# JBuilderX unter Linux



## icy_wiener (19. Mai 2004)

Hi,

 ich hab folgendes Problem:
 Wenn ich im Jbuilder ein Programm schreibe und es ausführen möchte erhalte ich folgende Fehlermeldung: "/usr/local/share/JbuilderX/jdk1.4/bin/java -classpath "/home/maverick/jbproject/Java-Buch/classes:/usr/local/share/JbuilderX/jdk1.4/demo/jfc/Java2D/Java2Demo.jar:
/usr/local/share/JbuilderX/jdk1.4/demo/plugin/jfc/Java2D/Java2Demo.jar:
/usr/local/share/JbuilderX/jdk1.4/jre/lib/ext/sunjce_provider.jar:/usr/local/share/JbuilderX/jdk1.4/jre/lib/ext/dnsns.jar:
/usr/local/share/JbuilderX/jdk1.4/jre/lib/ext/ldapsec.jar:/usr/local/share/JbuilderX/jdk1.4/jre/lib/ext/localedata.jar:
/usr/local/share/JbuilderX/jdk1.4/jre/lib/sunrsasign.jar:/usr/local/share/JbuilderX/jdk1.4/jre/lib/jce.jar:
/usr/local/share/JbuilderX/jdk1.4/jre/lib/im/indicim.jar:/usr/local/share/JbuilderX/jdk1.4/jre/lib/im/thaiim.jar:
/usr/local/share/JbuilderX/jdk1.4/jre/lib/jsse.jar:/usr/local/share/JbuilderX/jdk1.4/jre/lib/charsets.jar:
/usr/local/share/JbuilderX/jdk1.4/jre/lib/plugin.jar:/usr/local/share/JbuilderX/jdk1.4/jre/lib/rt.jar:
/usr/local/share/JbuilderX/jdk1.4/jre/javaws/javaws.jar:/usr/local/share/JbuilderX/jdk1.4/lib/dt.jar:
/usr/local/share/JbuilderX/jdk1.4/lib/htmlconverter.jar:/usr/local/share/JbuilderX/jdk1.4/lib/tools.jar" 
java
Exception in thread "main" java.lang.NoClassDefFoundError: java"

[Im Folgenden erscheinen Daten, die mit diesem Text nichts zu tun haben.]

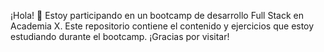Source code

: ¡Hola! 👋 Estoy participando en un bootcamp de desarrollo Full Stack en Academia X. Este repositorio contiene el contenido y ejercicios que estoy estudiando durante el bootcamp. ¡Gracias por visitar!
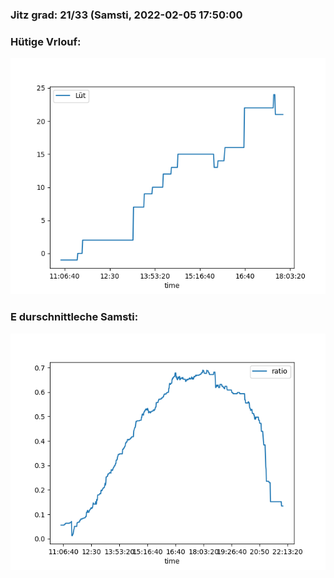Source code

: ### Jitz grad: 21/33 (Samsti, 2022-02-05 17:50:00

### Hütige Vrlouf:
![Graph](Today.png)

### E durschnittleche Samsti:
![Graph](Samsti.png)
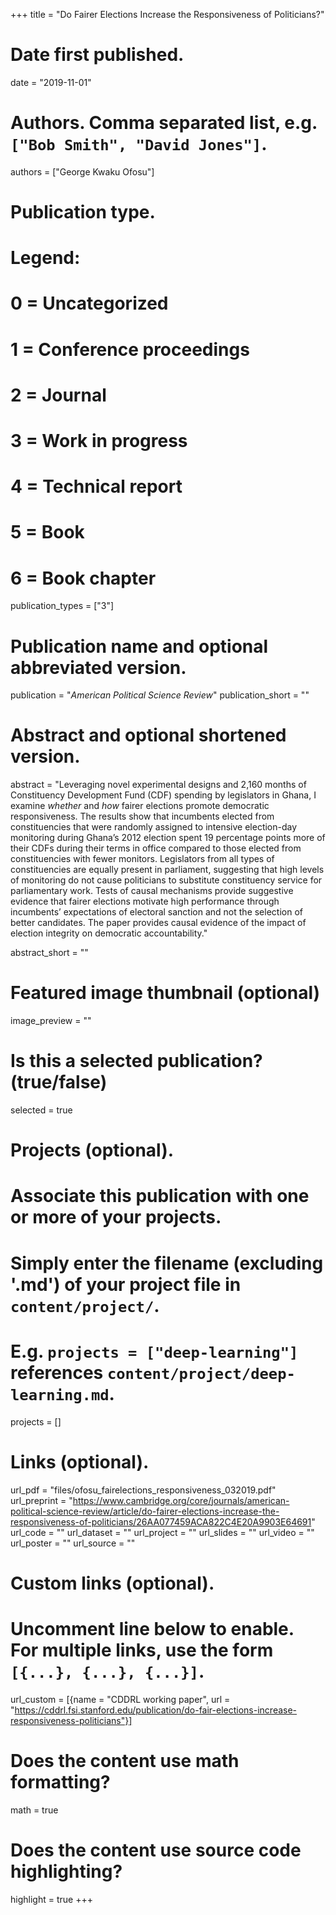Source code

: +++
title = "Do Fairer Elections Increase the Responsiveness of Politicians?"

# Date first published.
date = "2019-11-01"

# Authors. Comma separated list, e.g. `["Bob Smith", "David Jones"]`.
authors = ["George Kwaku Ofosu"]

# Publication type.
# Legend:
# 0 = Uncategorized
# 1 = Conference proceedings
# 2 = Journal
# 3 = Work in progress
# 4 = Technical report
# 5 = Book
# 6 = Book chapter
publication_types = ["3"]

# Publication name and optional abbreviated version.
publication = "*American Political Science Review*"
publication_short = ""

# Abstract and optional shortened version.
abstract = "Leveraging novel experimental designs and 2,160 months of Constituency Development Fund (CDF) spending by legislators in Ghana, I examine *whether* and *how* fairer elections promote democratic responsiveness. The results show that incumbents elected from constituencies that were randomly assigned to intensive election-day monitoring during Ghana’s 2012 election spent 19 percentage points more of their CDFs during their terms in office compared to those elected from constituencies with fewer monitors. Legislators from all types of constituencies are equally present in parliament, suggesting that high levels of monitoring do not cause politicians to substitute constituency service for parliamentary work. Tests of causal mechanisms provide suggestive evidence that fairer elections motivate high performance through incumbents’ expectations of electoral sanction and not the selection of better candidates. The paper provides causal evidence of the impact of election integrity on democratic accountability."

abstract_short = ""

# Featured image thumbnail (optional)
image_preview = ""

# Is this a selected publication? (true/false)
selected = true

# Projects (optional).
#   Associate this publication with one or more of your projects.
#   Simply enter the filename (excluding '.md') of your project file in `content/project/`.
#   E.g. `projects = ["deep-learning"]` references `content/project/deep-learning.md`.
projects = []

# Links (optional).
url_pdf = "files/ofosu_fairelections_responsiveness_032019.pdf"
url_preprint = "https://www.cambridge.org/core/journals/american-political-science-review/article/do-fairer-elections-increase-the-responsiveness-of-politicians/26AA077459ACA822C4E20A9903E64691"
url_code = ""
url_dataset = ""
url_project = ""
url_slides = ""
url_video = ""
url_poster = ""
url_source = ""

# Custom links (optional).
#   Uncomment line below to enable. For multiple links, use the form `[{...}, {...}, {...}]`.
url_custom = [{name = "CDDRL working paper", url = "https://cddrl.fsi.stanford.edu/publication/do-fair-elections-increase-responsiveness-politicians"}]

# Does the content use math formatting?
math = true

# Does the content use source code highlighting?
highlight = true
+++
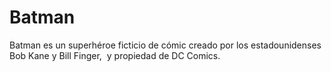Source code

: # Batman

Batman es un superhéroe ficticio de cómic creado por los estadounidenses Bob Kane y Bill Finger, ​ y propiedad de DC Comics.
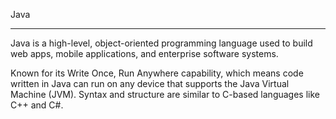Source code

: Java
______
Java is a high-level, object-oriented programming language used to build web apps, mobile applications, and enterprise software systems.

Known for its Write Once, Run Anywhere capability, which means code written in Java can run on any device that supports the Java Virtual Machine (JVM).
Syntax and structure are similar to C-based languages like C++ and C#.

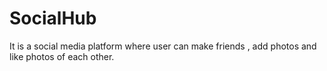 # SocialHub
It is a social media platform where user can make friends , add photos and  like photos of each other.
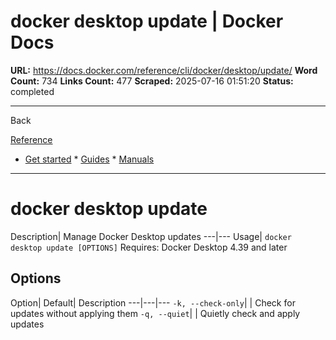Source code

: # docker desktop update | Docker Docs

**URL:** https://docs.docker.com/reference/cli/docker/desktop/update/
**Word Count:** 734
**Links Count:** 477
**Scraped:** 2025-07-16 01:51:20
**Status:** completed

---

Back

[Reference](https://docs.docker.com/reference/)

  * [Get started](https://docs.docker.com/get-started/)   * [Guides](https://docs.docker.com/guides/)   * [Manuals](https://docs.docker.com/manuals/)

* * *

# docker desktop update

Description| Manage Docker Desktop updates   ---|---   Usage| `docker desktop update [OPTIONS]`      Requires: Docker Desktop 4.39 and later

## Options

Option| Default| Description   ---|---|---   `-k, --check-only`| | Check for updates without applying them   `-q, --quiet`| | Quietly check and apply updates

 Kann damit leider nix anfangen. Hab zwar schon gegoogelt, find aber nur Lösungsvorschlage für Windows. Da ist häufig vom setzen eines CLASSPATH die Rede, aber das wird ja schon beim Aufruf des Compillers erledigt.
 Fehler im Programm können es nicht sein, wenn ich den Quelltext in Kate oder mit Eclipse ausführe, geht alles gut.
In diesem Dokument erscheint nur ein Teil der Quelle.